6. Say Yes to Things
In Year of Yes, screenwriter and producer Shonda Rhimes describes herself as highly introverted and shy, making fame a difficult adjustment for her personality. But she realized that hiding herself from the world and letting her introverted personality and social anxiety dictate her life was not making her happy. To improve how she felt, she knew she must commit to being seen and heard by others, even though it was uncomfortable. She discovered the more she pushed through anxiety, accepted compliments, and walked with her well-earned swagger, the more comfortable she grew with being seen and heard, and she began to feel like her authentic self. Drawing from her own experiences, Rhimes’s piece of advice to your younger self is to say yes to things that are reasonably outside your comfort zone.
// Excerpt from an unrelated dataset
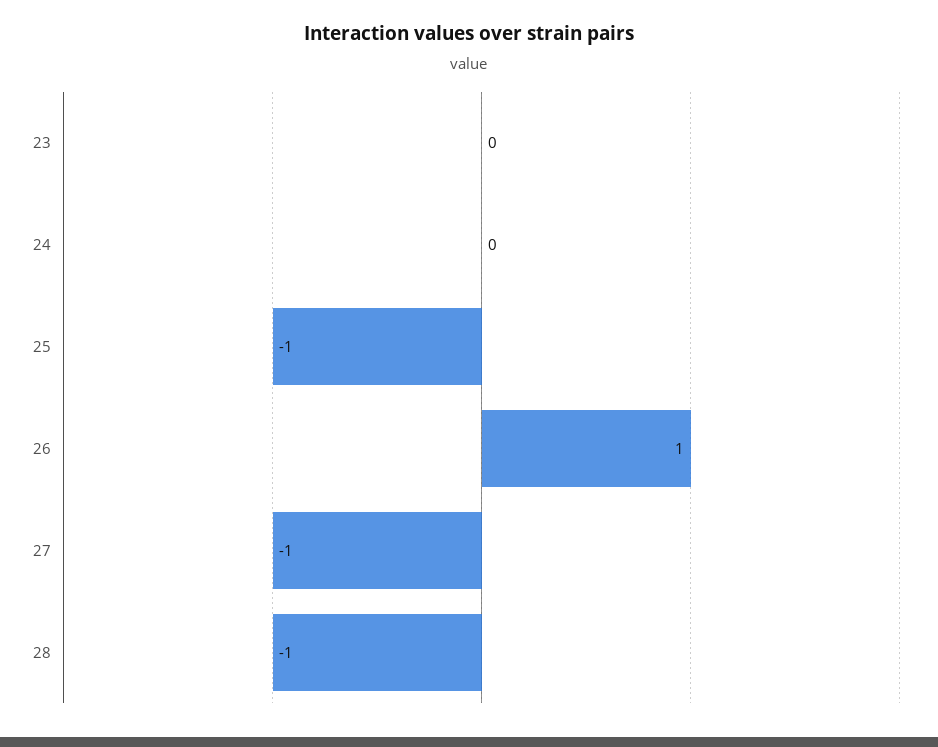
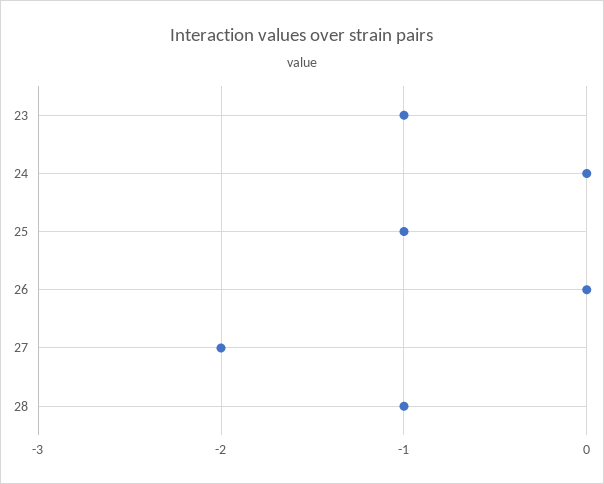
23: 0 -> -1
26: 1 -> 0
27: -1 -> -2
How to Make Yourself Seen by Saying Yes
It’s ok to have some conditions before you agree to do something that scares you if they help you face your fear (not if those conditions are excuses to avoid your fear). For example, before agreeing to do Jimmy Kimmel Live, Rhimes insisted that the show not be live. This compromise helped her ease into the experience of doing something that terrified her.
If you’re speaking in public, you can calm your anxiety by tapping into what you have in common with your audience and how you might identify with them. When giving her Dartmouth commencement speech, Rhimes realized that the moment was not about her performance but about passing something valuable to the graduates—wisdom she wished someone had provided on her graduation day. Because of this realization, she was nervous before the speech but did not have a panic attack, which was a triumph for her.
Even though you can’t change the past, you can use what you’ve learned to create a better future for yourself. These pieces of advice to your younger self may also come in handy to people who look up to you and are feeling lost in life.